§ **DOCUMENT SEGMENT**
• • •
I know that the sky is sureal today.
in one direction there are fluffy, billowing white clouds, and blue sky, leaving dark shadows on the green lower part of the snow capped mountain.
in another direction there are thunder clouds, the rain visible from a distance, pouring down on that section of mountain.
in another direction the sky is dark, overcast--and there is a sandstorm below, the earth dancing, leaping to reach the sky.
i know the power of the winds and rain, i have been in hurricaines.
their fury sends a thrill through me, a moment of recognizing my own smallness, my own weakness.
but i refuse to be afraid.
there is no fear, only the present.
the ocean crashing angrily at the matchstick wharfs, which once looked so permanent.
it unleashes such vengeful wrath on small boats that they are smashed to pieces and carried away.
this ocean i love the way i love God--from a distance, admiringly, but rightfully afraid of the power.
this ocean which is usually in harmony with the sky and shore, now tries to destroy them both.
• • •
§ **DATASET SECTION**
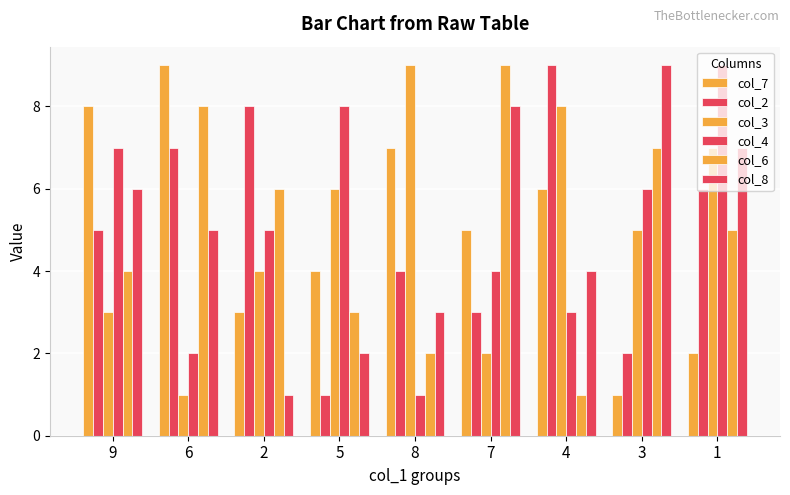

Where is col_2 nearest to the value 5?

9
• • •
Write out the whole passage above about the stormy sky and the ocean, word for word.

I know that the sky is sureal today.
in one direction there are fluffy, billowing white clouds, and blue sky, leaving dark shadows on the green lower part of the snow capped mountain.
in another direction there are thunder clouds, the rain visible from a distance, pouring down on that section of mountain.
in another direction the sky is dark, overcast--and there is a sandstorm below, the earth dancing, leaping to reach the sky.
i know the power of the winds and rain, i have been in hurricaines.
their fury sends a thrill through me, a moment of recognizing my own smallness, my own weakness.
but i refuse to be afraid.
there is no fear, only the present.
the ocean crashing angrily at the matchstick wharfs, which once looked so permanent.
it unleashes such vengeful wrath on small boats that they are smashed to pieces and carried away.
this ocean i love the way i love God--from a distance, admiringly, but rightfully afraid of the power.
this ocean which is usually in harmony with the sky and shore, now tries to destroy them both.